MF: Zum Beispiel der Hauptfachunterricht: An gewissen Schulen sind im dreijährigen Bachelor 60 Minuten eingeplant, an anderen 90 Minuten, während ich von einer deutschen Hochschule weiss, dass der Bachelor dort vier Jahre dauert und man 120 Minuten Unterricht zugute hat. In Österreich wiederum hat man in diesen vier Jahren sogar noch einen pädagogischen Abschluss. Wie kann das kompatibel sein?
JMC: Da wir vorher über Ferien und Sommermonate gesprochen haben wäre es vielleicht ein Gedanke wert, ob man die Semesterpause nicht den umliegenden europäischen Ländern anpassen sollte. Als Student kann es manchmal zu schwierigen Momenten kommen, wenn ein Meisterkurs erst sehr spät im Sommer stattfindet und die Hochschulen in der Schweiz schon Mitte September zur gleichen Zeit wieder den Betrieb aufnehmen.
AB: Das Bologna-System ist für die Musik absoluter Unsinn, aber der Trend nach einer internationalen Gleichschaltung und digitalen Strukturierung ist wohl kaum mehr aufzuhalten.
Wie empfinden Sie das Schweizer Musikleben grundsätzlich?
MF: Für freischaffende Musiker ein Paradies! Die Nachfrage und Wertschätzung ist grösstenteils da, und an Musikschulen herrschen optimale, gesetzlich geregelte Arbeitsbedingungen – Sozialleistungen inklusive – was im Ausland überhaupt nicht selbstverständlich ist.
JMC: Vielfältig, lebendig, inspirierend – eine sehr schöne Mischung, und es hat von allem etwas.
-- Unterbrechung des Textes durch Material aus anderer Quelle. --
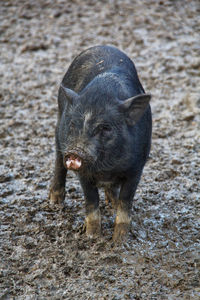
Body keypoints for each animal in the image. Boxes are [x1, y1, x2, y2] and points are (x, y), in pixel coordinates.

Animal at [48, 45, 152, 241]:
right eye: (73, 124)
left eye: (105, 127)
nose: (75, 151)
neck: (107, 167)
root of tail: (103, 45)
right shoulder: (84, 173)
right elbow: (91, 201)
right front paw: (92, 237)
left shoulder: (137, 167)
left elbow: (126, 202)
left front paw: (119, 241)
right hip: (58, 125)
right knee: (58, 160)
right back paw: (54, 203)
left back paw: (112, 202)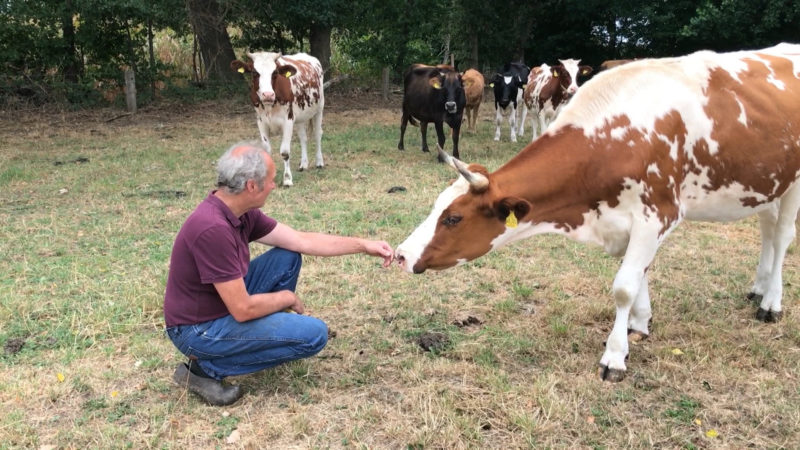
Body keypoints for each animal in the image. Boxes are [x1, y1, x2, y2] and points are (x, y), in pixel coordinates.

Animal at [230, 51, 324, 186]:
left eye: (275, 73)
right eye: (254, 72)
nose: (268, 95)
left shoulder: (288, 120)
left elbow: (285, 152)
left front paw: (287, 179)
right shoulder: (261, 121)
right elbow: (266, 150)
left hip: (319, 108)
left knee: (317, 134)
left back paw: (319, 162)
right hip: (300, 116)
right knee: (303, 138)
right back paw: (303, 164)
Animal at [394, 44, 800, 382]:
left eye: (453, 218)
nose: (400, 255)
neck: (618, 137)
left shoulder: (656, 215)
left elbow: (624, 286)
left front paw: (615, 355)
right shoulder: (625, 220)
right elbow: (639, 276)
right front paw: (640, 323)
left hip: (793, 181)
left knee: (781, 237)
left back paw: (771, 302)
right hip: (765, 182)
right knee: (767, 229)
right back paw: (758, 286)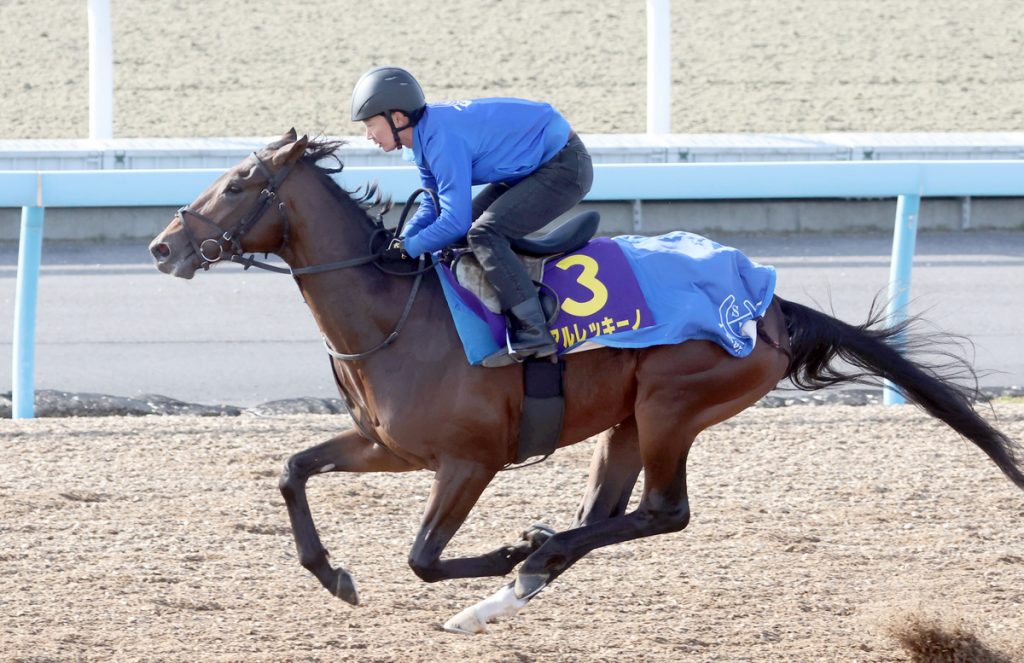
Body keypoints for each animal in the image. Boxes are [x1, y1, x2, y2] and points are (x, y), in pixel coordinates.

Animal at [146, 128, 1024, 631]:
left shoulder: (470, 461)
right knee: (609, 512)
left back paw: (528, 558)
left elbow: (423, 557)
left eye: (235, 182)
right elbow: (293, 468)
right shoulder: (387, 445)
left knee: (663, 512)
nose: (161, 246)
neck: (393, 312)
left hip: (673, 403)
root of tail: (769, 302)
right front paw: (332, 572)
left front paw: (503, 547)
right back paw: (524, 575)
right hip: (628, 418)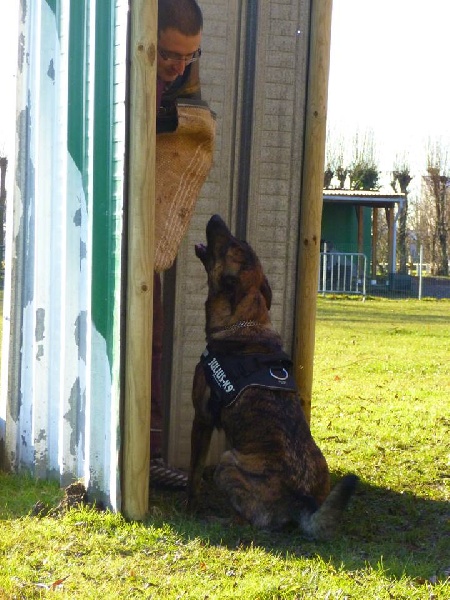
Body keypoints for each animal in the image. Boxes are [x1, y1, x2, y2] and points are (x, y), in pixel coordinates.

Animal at [187, 214, 358, 538]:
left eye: (229, 244)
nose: (215, 217)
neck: (244, 322)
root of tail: (300, 500)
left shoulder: (201, 418)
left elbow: (194, 471)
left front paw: (190, 500)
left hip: (227, 462)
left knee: (246, 521)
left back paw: (217, 519)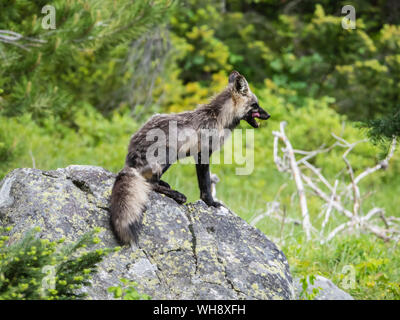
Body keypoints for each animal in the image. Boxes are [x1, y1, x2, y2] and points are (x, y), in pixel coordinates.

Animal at [111, 70, 270, 245]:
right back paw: (176, 194)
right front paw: (211, 203)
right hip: (169, 154)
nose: (268, 115)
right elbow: (205, 184)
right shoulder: (203, 154)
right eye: (255, 105)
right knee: (150, 184)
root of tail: (130, 159)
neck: (218, 118)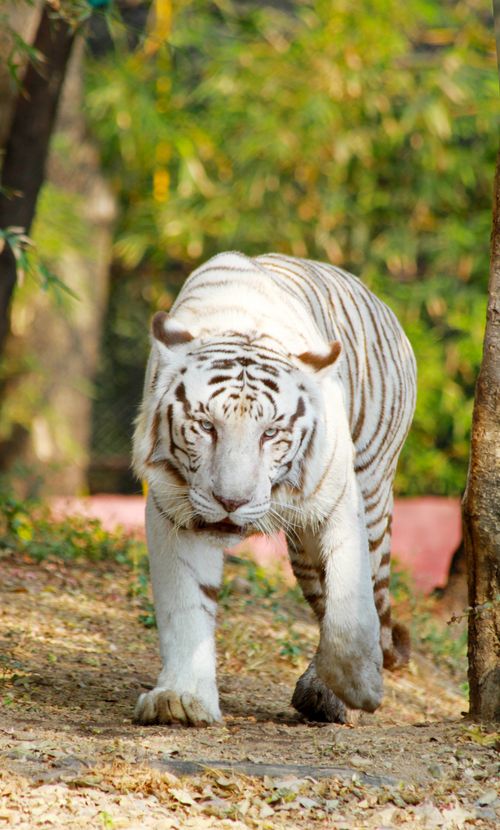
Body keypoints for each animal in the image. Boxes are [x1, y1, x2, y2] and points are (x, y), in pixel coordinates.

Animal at [132, 251, 416, 726]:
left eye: (271, 433)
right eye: (206, 426)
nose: (231, 501)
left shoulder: (340, 503)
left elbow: (349, 612)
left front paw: (360, 687)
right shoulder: (174, 510)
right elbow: (185, 606)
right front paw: (182, 698)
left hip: (372, 496)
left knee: (368, 599)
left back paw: (330, 694)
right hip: (303, 550)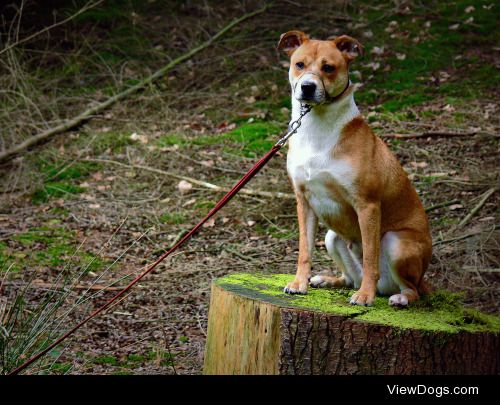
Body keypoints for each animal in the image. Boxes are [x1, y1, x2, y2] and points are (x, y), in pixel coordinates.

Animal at [280, 30, 432, 306]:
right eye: (299, 64)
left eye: (328, 68)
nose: (307, 87)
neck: (316, 129)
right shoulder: (303, 202)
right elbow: (304, 250)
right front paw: (299, 283)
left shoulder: (367, 205)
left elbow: (371, 257)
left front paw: (365, 296)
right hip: (331, 237)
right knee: (350, 278)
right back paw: (329, 280)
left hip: (396, 243)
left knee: (411, 289)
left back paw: (396, 296)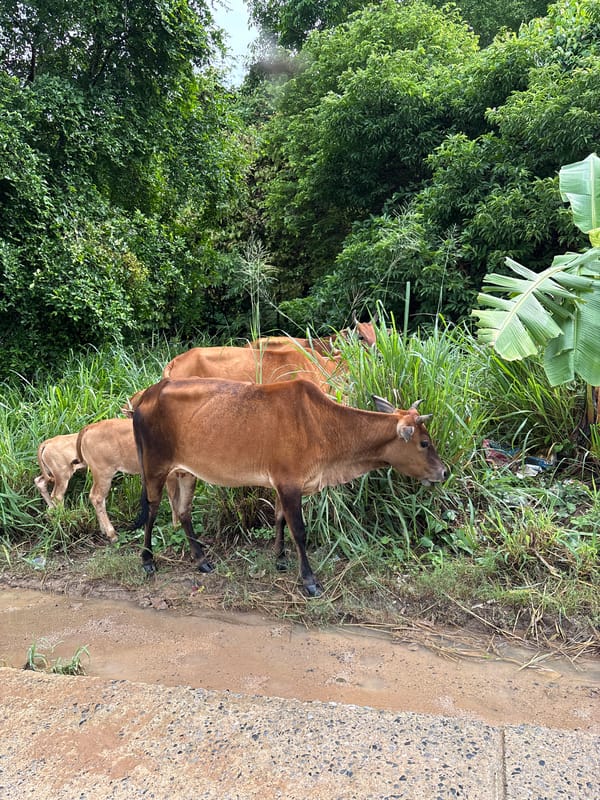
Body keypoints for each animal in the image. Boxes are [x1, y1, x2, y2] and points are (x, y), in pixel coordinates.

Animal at [132, 377, 447, 596]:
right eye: (424, 443)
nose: (444, 471)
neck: (324, 426)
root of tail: (148, 393)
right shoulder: (289, 484)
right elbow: (300, 531)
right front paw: (309, 581)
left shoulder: (284, 486)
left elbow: (279, 519)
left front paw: (280, 560)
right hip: (155, 466)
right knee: (152, 510)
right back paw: (147, 561)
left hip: (186, 472)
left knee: (184, 512)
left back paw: (202, 561)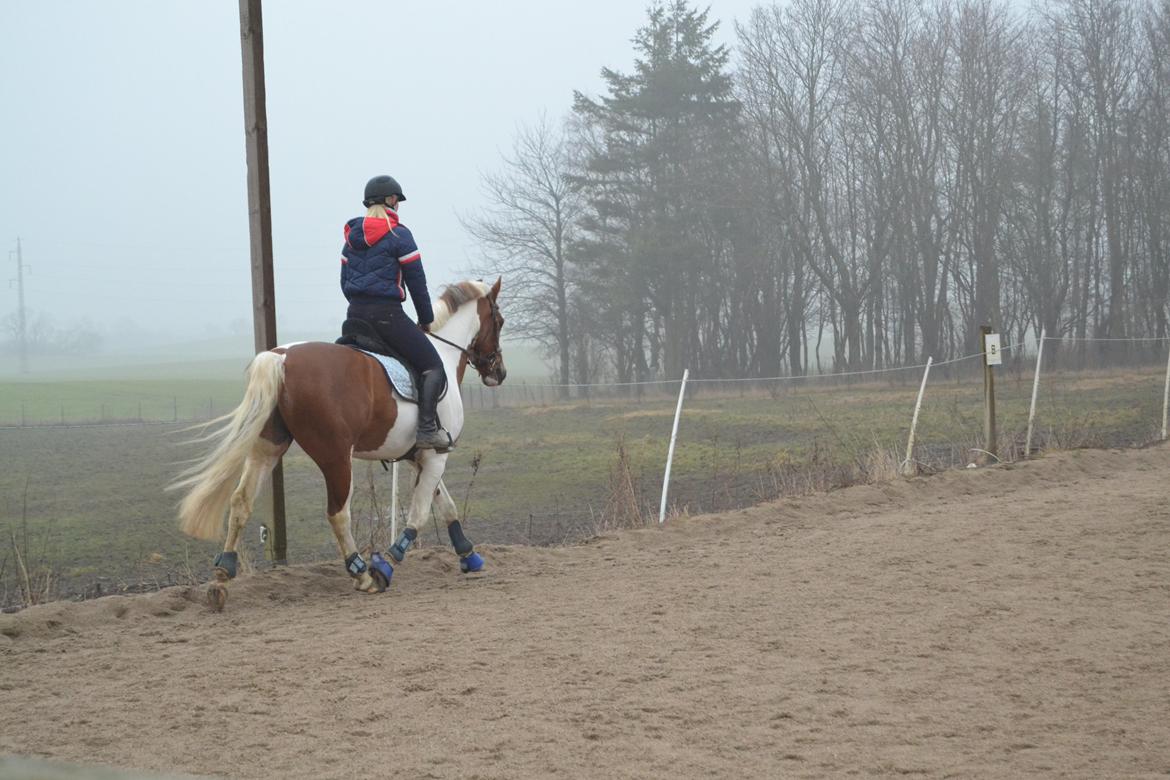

Und das will ich gar nicht nur auf die klassische Musik beziehen. Ich höre auch gerne Jazz oder andere Stilrichtungen. Die Schweiz hat sehr viel zu bieten! Vielleicht bräuchte es von den grösseren Institutionen und Konzertveranstaltern manchmal etwas mehr Mut zur Innovation. Aber das ist eine Kritik auf sehr hohem Niveau.
AB: Der «Kantönligeist» schafft gewisse Barrieren, aber grundsätzlich ist die Welt in der Schweiz noch in Ordnung. Insbesondere wenn man den Blick auf gewisse europäische Länder lenkt.
MF: Parallel zum Orchesteralltag werde ich diesen Herbst mit dem Pianisten Carl Wolf eine CD aufnehmen, wo wir den Fokus auf die Vielfältigkeit des Instruments legen. An Weihnachten spiele ich wieder mit dem Classic Festival Brass Ensemble im KKL, danach folgen diverse Solokonzerte. Eines davon wird eigens für mich vom Basler Musiker Olivier Truan (dem Gründer und Kopf der erfolgsverwöhnten Klezmer-Band Kolsimcha) komponiert. Ich hoffe, es bleibt noch Zeit für das ein oder andere Probespiel…
JMC: Ich möchte mich auf meinem Instrument weiterentwickeln und auch eigene Projekte aufstellen. Zusammen mit Alexander Boeschoten arbeite ich gerade an einer Konzertreihe in Zürich im nächsten Jahr. Die Organisation ist Neuland für mich, aber es macht unglaublich Spass und tut meinem Cellospiel auch sehr gut, noch andere Aufgaben neben dem täglichen Üben wahrzunehmen.
AB: … und ich sollte gleich noch etwas üben.